Of course, the first thing we think of when we hear "zombie apocalypse" is some sort of zombie fiction. Whether it's The Walking Dead, World War Z, or Alice in Zombieland, I think it's safe to say that most of us have read, watched, or heard of this genre. Zone One by Colson Whitehead is one of these works of fiction. It captures the post-apocalyptic haze after a virus that turns people into cannibals spreads throughout the country, and recounts the details of "Last Night," which is what people are calling the apocalyptic event itself.

Now, the first thing I did to get some ideas for how to start this particular post was type "zombie apocalypse" into my good ol' Chrome search engine. The first thing I found was that the Center for Disease Control has a page on zombie apocalypse, and has endorsed a book that gives you post-apocalyptic survival and preparedness tips, that can be found here.

This made me think about how zombie apocalypses are really just as scary and daunting as any other apocalypse, like the war in American War, or the plague in Station Eleven.
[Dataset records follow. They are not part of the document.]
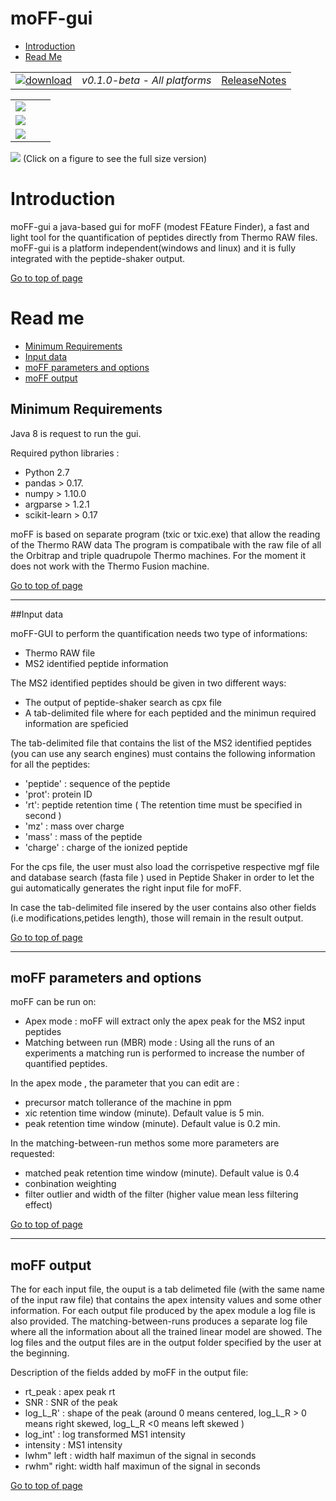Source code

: # moFF-gui #

* [Introduction](#introduction)
* [Read Me](#read-me)




|   |   |   |
| :------------------------- | :---------------: | :--: |
| [![download](https://github.com/compomics/moff-gui/wiki/images/button_3.png)](https://github.com/compomics/moff-gui/releases/download/0.1.0-beta/moff-gui-0.1.0-beta.zip) | *v0.1.0-beta - All platforms* | [ReleaseNotes](https://github.com/compomics/moff-gui/releases/tag/0.1.0-beta) |


|  |  |  |
|:--:|:--:|:--:|
| [![](https://github.com/compomics/moff-gui/wiki/images/1_snap.PNG)](hhttps://github.com/compomics/moff-gui/wiki/images/1_snap.PNG) 
| [![](https://github.com/compomics/moff-gui/wiki/images/2_snap.PNG)](https://github.com/compomics/moff-gui/wiki/images/2_snap.PNG) | 
[![](https://github.com/compomics/moff-gui/wiki/images/3_snap.PNG)](https://github.com/compomics/moff-gui/wiki/images/3_snap.PNG) |
[![](https://github.com/compomics/moff-gui/wiki/images/4_snap.PNG)](https://github.com/compomics/moff-gui/wiki/images/4_snap.PNG)
(Click on a figure to see the full size version)





# Introduction #
moFF-gui a java-based gui for moFF (modest FEature Finder), a fast and light tool for the quantification of peptides directly from Thermo RAW files. moFF-gui is a platform independent(windows and linux) and it is fully integrated with the peptide-shaker output.

[Go to top of page](#moff-gui)



# Read me #
  * [Minimum Requirements](#minimum-requirements)
  * [Input data](#input-data)
  * [moFF parameters and options](#moff-parameters-and-options)
  * [moFF output](#moff-output)


## Minimum Requirements ##

Java 8 is request to run the gui.

Required python libraries :
- Python 2.7
- pandas  > 0.17.
- numpy > 1.10.0
- argparse > 1.2.1 
- scikit-learn > 0.17

moFF is based on separate program (txic or txic.exe) that allow the reading of the Thermo RAW data 
The program is compatibale with the raw file of all the Orbitrap and triple quadrupole Thermo machines. 
For the moment it does not work with the Thermo Fusion machine.

[Go to top of page](#moff-gui)

--- 
##Input data

moFF-GUI to perform the quantification needs two type of informations:
 - Thermo RAW file 
 - MS2 identified peptide information

The MS2 identified peptides should be given in two different ways:
- The output of peptide-shaker search as cpx file
- A tab-delimited file where for each  peptided and the minimun required information are speficied

The tab-delimited file that contains the list of the MS2 identified peptides (you can use any search engines) must contains the following information for all the peptides:
  - 'peptide' : sequence of the peptide
  - 'prot': protein ID 
  - 'rt': peptide retention time  ( The retention time must be specified in second )
  - 'mz' : mass over charge
  - 'mass' : mass of the peptide
  - 'charge' : charge of the ionized peptide

For the cps file, the user must also load the corrispetive respective mgf file and database search (fasta file )  used in Peptide Shaker in order to let the gui automatically  generates the right input file for moFF.

In case the tab-delimited file insered by the user contains also other fields (i.e modifications,petides length), those will remain in the result output.

[Go to top of page](#moff-gui)

---
## moFF parameters and options 

moFF  can be run on:
- Apex mode : moFF will extract only the apex peak for the MS2 input peptides
- Matching between run (MBR) mode : Using all the runs of an experiments  a matching run is performed to increase the number of quantified peptides.

In the apex mode , the parameter that you can edit are :
 - precursor match tollerance of the machine in ppm
 - xic retention time window (minute). Default value is 5 min.
 - peak retention time window (minute). Default value is 0.2 min.

In the matching-between-run methos some more parameters are requested:
 - 	matched peak retention time window (minute). Default value is 0.4 
 -  conbination weighting
 - 	filter outlier and width of the filter (higher value mean less filtering effect)



[Go to top of page](#moff-gui)

---
## moFF output

The for each input file, the ouput is a tab delimeted file (with the same name of the input raw file) that contains the apex intensity values and some other information.  For each output file produced by the apex module  a log file is also provided. The matching-between-runs produces a separate log file where all the information about all the trained linear model are showed. 
The log files and the output files are in the output folder specified by the user at the beginning. 

Description of the fields added by moFF in the output file:

  - rt_peak : apex peak rt
  - SNR :  SNR of the peak 
  - log_L_R' :  shape of the peak (around 0  means  centered,  log_L_R > 0 means right skewed, log_L_R <0 means left skewed ) 
  - log_int' : log transformed MS1 intensity 
  - intensity :  MS1 intensity
  - lwhm" left : width half maximun of the signal in seconds
  - rwhm" right:  width half maximun of the signal in seconds
 



[Go to top of page](#moff-gui)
In Zone One, Mark Spitz debates his life and his purpose after his whole world was swept away. He was sent out with team Omega to sweep the grounds of Zone One and eliminate any remaining stragglers so that colonization can continue. Throughout the novel, he debates what he's doing with his life, but near the end, he gives a sick smile as his gang is being overcome by a horde of stragglers and skels, and it seems as though he finds his true purpose in taking down the means by which everyone he knew and loved died.

There was a lot of moral debate between whether to kill the stragglers or let them live. I just want to say this: why would you let the host of the virus stick around and infect more people? To give some background, the stragglers were the zombies that didn't go into a whole human-eating aggressive rampage; they just returned to what seemed to be their main purpose in life or doing the task that they deemed most important in death. For example, Ned the Copy Boy in the office building team Omega swept was stuck forever making copies, or replacing the toner, frozen without ability to move. This gave rise to the game that was probably a survivor coping mechanism: "Solve the Straggler."

There's also one last point to mention: in the last pages of Zone One, the author reveals that Mark Spitz was of African American race. Does this placement say anything about the author's feelings about race, or a message Whitehead was trying to convey? Throughout the whole novel, I thought Spitz was white, just because I had to look up his name to see who he was even named after (I am no expert on famous swimmers, a biography here). It didn't make me see his actions throughout the novel any differently, though. Perhaps this is the author's way of saying that, when it comes down to it, race (and likely gender and class) all mix together in the realm of forgotten things when a disaster of this magnitude occurs.